The Rally Continues, Gold Comes Back Into Focus

Numerous events had an effect on yesterday’s session, driving Wall Street and the major currency pairs higher. The Bank of Australia surprised the markets, increasing their central rate from 3% to 3.25%. Gold jumped above the $1000 mark and rumors that the Dollar might lose its status as a major currency in the oil trade, helped to push the indices higher.  The S&P500 closed the session with a gain of 1.37%, while the Nasdaq finished higher by 1.77%.

The trading day started on a positive note, as the RBA mentioned that they expect the Australian economy to return to a normal state during 2010. The bank took certain measures against future inflation, raising their central bank rate.  The RBA finished their speech by mentioning that with inflation now around stable levels and growth likely to be close to trend over the year ahead, they feel that it is now time to start to remove the stimulus provided by monetary policy from the markets.

Even though all the Australian Dollar crosses felt an impact from the bank’s decision the AUD/USD showed the most movement, continuing higher within its recent trend. After bouncing off trend line support last week, the AUD/USD climbed during yesterday’s session reaching the middle of its current channel.

aud_usd

Gold Climbs to new Levels.

The buzz of the day was Gold, reaching an intraday high of $1042.32. Already during mid-day, European hours, this hot commodity broke its prior minor range and headed higher. Within a matter of a couple of hours, Gold broke all resistance levels and climbed higher. Gold finished the day around its highs and held at $1040 during the overnight session.

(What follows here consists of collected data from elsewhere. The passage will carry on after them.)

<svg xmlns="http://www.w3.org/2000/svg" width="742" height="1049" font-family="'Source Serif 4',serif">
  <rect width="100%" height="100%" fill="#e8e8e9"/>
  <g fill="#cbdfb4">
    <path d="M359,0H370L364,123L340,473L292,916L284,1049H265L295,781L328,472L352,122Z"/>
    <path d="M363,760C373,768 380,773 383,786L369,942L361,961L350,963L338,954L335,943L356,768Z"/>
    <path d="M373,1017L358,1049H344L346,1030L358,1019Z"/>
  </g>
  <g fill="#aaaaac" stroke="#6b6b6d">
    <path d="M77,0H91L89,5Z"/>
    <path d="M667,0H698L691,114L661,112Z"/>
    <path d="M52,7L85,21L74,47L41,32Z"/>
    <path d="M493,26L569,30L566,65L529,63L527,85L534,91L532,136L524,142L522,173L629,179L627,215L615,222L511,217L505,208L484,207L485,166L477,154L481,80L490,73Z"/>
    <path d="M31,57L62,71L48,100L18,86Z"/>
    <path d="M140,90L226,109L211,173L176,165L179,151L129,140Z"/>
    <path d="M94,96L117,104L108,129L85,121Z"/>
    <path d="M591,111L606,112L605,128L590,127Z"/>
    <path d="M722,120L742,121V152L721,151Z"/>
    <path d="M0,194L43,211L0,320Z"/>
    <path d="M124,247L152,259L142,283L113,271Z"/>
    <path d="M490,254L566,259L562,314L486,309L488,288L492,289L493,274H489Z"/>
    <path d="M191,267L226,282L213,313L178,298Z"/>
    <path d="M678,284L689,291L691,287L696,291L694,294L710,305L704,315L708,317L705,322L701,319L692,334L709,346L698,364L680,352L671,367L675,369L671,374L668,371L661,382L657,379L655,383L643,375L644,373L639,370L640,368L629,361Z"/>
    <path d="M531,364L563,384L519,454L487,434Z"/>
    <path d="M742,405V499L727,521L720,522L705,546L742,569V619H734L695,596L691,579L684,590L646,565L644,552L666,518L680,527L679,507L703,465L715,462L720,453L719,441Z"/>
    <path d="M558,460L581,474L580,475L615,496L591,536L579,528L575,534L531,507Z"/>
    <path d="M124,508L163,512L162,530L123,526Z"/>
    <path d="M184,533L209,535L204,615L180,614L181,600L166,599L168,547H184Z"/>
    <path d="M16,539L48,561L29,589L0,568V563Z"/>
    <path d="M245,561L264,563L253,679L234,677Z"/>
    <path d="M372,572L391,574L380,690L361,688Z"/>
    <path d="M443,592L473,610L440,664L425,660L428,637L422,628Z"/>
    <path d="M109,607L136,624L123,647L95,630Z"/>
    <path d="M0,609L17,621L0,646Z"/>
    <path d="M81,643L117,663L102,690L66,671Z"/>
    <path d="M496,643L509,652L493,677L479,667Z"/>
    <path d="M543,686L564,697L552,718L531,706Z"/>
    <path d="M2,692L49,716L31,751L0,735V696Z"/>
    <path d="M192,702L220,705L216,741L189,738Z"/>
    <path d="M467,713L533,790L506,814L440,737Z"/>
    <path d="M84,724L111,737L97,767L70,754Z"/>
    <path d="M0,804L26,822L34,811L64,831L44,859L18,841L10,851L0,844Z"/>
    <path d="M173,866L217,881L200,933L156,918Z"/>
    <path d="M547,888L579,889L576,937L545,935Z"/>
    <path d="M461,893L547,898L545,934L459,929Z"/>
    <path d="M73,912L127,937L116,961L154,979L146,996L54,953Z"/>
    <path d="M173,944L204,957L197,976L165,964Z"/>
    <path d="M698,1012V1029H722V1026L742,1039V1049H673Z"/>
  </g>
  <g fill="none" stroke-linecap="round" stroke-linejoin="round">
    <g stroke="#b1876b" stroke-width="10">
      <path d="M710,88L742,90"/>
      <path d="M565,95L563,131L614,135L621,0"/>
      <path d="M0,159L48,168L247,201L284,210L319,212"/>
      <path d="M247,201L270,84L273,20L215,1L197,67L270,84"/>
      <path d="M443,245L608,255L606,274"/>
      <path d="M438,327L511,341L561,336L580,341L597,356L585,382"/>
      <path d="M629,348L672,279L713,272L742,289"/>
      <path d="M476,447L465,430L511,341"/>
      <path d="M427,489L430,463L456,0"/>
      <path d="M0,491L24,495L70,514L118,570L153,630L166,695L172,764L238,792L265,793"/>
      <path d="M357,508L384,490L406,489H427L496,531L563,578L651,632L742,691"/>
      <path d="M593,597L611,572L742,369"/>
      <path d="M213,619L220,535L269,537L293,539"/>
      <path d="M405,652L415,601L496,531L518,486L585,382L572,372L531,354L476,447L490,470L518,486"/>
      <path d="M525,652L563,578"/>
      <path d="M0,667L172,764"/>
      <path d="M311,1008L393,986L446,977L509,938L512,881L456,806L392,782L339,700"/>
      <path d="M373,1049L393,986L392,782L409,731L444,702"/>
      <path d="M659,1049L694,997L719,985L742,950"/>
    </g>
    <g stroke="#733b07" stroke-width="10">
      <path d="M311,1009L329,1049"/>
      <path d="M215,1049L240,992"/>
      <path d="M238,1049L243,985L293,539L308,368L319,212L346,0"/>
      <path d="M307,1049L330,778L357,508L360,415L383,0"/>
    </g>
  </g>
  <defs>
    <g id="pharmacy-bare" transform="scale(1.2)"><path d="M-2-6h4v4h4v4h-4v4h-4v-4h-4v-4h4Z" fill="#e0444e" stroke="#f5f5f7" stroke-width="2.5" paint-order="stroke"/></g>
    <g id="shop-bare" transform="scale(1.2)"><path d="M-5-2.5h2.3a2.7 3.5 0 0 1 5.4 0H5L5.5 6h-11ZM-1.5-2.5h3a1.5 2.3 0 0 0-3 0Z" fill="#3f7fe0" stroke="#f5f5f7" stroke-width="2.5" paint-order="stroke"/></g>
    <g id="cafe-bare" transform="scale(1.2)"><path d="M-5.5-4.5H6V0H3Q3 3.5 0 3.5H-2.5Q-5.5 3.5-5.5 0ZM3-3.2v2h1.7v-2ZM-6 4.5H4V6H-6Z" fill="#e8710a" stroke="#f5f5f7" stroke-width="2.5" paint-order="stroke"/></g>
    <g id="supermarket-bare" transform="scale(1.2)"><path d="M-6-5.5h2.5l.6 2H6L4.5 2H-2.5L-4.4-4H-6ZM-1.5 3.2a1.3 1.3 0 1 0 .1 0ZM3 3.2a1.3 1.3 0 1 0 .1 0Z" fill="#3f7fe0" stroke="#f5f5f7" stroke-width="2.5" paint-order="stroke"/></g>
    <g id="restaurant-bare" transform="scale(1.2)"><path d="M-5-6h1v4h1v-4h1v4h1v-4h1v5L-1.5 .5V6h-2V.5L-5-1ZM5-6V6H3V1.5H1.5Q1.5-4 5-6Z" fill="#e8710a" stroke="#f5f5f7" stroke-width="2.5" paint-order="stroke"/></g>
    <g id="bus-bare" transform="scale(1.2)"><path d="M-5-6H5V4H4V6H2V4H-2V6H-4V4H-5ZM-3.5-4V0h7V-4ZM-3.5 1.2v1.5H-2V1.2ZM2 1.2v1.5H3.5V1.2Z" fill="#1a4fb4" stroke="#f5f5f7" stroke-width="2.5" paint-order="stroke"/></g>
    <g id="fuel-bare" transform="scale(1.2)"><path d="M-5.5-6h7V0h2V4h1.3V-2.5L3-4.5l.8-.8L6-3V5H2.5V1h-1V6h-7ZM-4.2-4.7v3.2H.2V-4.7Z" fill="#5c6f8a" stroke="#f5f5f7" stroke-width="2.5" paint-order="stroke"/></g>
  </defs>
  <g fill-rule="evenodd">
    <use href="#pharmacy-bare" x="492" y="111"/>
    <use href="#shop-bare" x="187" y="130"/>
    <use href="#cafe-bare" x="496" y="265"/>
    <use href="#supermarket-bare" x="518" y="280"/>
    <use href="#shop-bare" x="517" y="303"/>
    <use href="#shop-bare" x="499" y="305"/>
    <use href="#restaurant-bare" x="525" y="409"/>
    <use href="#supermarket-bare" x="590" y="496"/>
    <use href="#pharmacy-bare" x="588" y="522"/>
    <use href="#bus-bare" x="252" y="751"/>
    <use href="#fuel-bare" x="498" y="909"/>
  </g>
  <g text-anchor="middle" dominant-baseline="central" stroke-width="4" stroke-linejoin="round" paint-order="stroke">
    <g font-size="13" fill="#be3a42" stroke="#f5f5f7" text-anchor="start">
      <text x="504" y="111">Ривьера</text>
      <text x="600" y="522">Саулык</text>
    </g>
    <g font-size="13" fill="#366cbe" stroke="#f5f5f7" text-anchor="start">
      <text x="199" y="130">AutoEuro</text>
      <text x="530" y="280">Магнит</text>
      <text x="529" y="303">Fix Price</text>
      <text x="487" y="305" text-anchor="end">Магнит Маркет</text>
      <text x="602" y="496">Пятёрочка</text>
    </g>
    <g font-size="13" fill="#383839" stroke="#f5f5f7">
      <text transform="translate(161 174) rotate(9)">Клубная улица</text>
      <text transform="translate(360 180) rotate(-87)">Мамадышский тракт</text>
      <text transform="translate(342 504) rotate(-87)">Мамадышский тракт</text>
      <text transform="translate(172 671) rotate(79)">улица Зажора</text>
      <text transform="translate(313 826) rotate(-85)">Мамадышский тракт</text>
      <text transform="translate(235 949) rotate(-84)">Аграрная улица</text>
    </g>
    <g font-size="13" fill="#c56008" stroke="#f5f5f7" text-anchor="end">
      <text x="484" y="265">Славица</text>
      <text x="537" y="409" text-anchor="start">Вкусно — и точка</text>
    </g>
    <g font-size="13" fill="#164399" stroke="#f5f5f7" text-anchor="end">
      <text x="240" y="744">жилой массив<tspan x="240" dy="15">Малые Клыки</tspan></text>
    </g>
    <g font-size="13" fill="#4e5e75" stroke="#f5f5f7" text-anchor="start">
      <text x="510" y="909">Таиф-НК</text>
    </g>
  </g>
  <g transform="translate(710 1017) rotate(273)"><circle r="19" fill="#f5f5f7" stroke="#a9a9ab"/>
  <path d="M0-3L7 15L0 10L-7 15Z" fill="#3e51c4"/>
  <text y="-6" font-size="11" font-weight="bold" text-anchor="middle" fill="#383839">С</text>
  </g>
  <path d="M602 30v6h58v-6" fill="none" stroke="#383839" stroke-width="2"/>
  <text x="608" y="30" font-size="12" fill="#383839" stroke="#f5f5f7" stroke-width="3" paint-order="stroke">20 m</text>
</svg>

From a technical point of view Gold has now breached its prior high formed in early 2008. When taking a glance at the weekly chart below one can see that even though this commodity is trading around high levels, indicators aren’t yet pointing yet to an overbought situation. According to some analysts including J.P Morgan, Gold could see higher levels in months to come due to the current situation. With the Fed expected to keep interest rates at low levels, investors are now heading out of the U.S Dollar, rushing to counterparts, which include Gold.

gold

Market Data to Watch Out For

Looking forward, today’s session will be characterized by investors preparing for tomorrow’s interest rate decision. Even though the markets are expecting a ‘no change’ statement from both the banks, recent actions by the RBA have shocked traders, showing them that anything can happen.

GDP is scheduled to be released shortly in Europe and is expected to show a -0.1% figure. In addition, Australia will continue to shake the market, releasing their employment figures later on during the trading day.